Hari Al-Quds: Menggugat Kejahatan Israel terhadap Perempuan
Dr. Otong Sulaeman
Genosida yang dilakukan Rezim Zionis Israel terhadap warga Gaza Palestina sejak awal dijustifikasi oleh para politisi Israel dan Barat dengan tuduhan pemerkosaan. Para pejuang Palestina yang melakukan operasi Taufan Al Aqsa 7 Oktober dituduh melakukan rudapaksa pada wanita-wanita Zionis. Media-media massa pro-Israel terus-menerus menyebarluaskan isu ini selama enam bulan terakhir. Seolah dengan tuduhan ini, Israel sah-sah saja membalas dengan melakukan pembantaian besar-besaran kepada warga Gaza.

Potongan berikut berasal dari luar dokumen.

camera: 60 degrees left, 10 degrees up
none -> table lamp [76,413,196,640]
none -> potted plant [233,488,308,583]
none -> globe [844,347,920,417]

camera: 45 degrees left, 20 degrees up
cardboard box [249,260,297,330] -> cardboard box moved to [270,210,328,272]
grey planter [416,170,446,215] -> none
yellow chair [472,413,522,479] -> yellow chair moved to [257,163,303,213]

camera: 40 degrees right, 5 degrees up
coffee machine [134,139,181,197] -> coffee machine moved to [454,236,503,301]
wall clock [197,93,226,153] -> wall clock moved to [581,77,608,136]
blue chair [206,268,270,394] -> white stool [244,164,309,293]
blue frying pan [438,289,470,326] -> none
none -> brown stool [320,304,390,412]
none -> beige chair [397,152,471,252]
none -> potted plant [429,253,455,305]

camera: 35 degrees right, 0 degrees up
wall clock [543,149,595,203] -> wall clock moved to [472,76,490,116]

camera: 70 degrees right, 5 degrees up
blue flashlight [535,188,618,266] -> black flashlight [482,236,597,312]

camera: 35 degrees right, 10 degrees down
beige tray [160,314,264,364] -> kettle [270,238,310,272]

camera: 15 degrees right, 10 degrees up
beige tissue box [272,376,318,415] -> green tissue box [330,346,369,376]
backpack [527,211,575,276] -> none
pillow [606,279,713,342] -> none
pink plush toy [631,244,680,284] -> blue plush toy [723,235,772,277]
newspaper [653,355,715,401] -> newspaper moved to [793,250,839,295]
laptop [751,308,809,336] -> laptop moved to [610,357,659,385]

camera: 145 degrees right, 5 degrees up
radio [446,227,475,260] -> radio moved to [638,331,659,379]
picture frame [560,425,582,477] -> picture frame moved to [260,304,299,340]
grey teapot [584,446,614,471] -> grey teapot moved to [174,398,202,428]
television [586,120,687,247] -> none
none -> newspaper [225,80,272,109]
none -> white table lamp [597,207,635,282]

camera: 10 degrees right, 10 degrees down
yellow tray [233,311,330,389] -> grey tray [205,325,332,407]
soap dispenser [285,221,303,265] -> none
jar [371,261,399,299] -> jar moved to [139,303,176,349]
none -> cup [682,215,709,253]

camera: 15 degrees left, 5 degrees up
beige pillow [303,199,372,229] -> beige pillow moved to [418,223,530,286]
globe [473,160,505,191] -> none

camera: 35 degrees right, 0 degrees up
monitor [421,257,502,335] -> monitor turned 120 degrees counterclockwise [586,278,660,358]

Sudah banyak bantahan dan klarifikasi yang dilakukan jurnalis independen terhadap tuduhan pemerkosaan 7 Oktober itu. Sebenarnya, media-media itu sendiri secara terbuka mengakui bahwa laporan mereka “tidak merinci jumlah kasus yang telah didokumentasikan” atau “tidak mengidentifikasi korban” atau bahkan tidak mengungkap, apakah mereka sebenarnya telah berbicara langsung dengan para korban atau tidak. Bahkan, ada narasumber (orang Israel) yang dikutip New York Times untuk membenarkan isu pemerkosaan ini, kemudian menolak apa yang ditulis di NYT itu. Sangat banyak kejanggalan dalam laporan-laporan itu, namun tetap saja, isu ini disebarluaskan seolah fakta yang tidak terbantahkan.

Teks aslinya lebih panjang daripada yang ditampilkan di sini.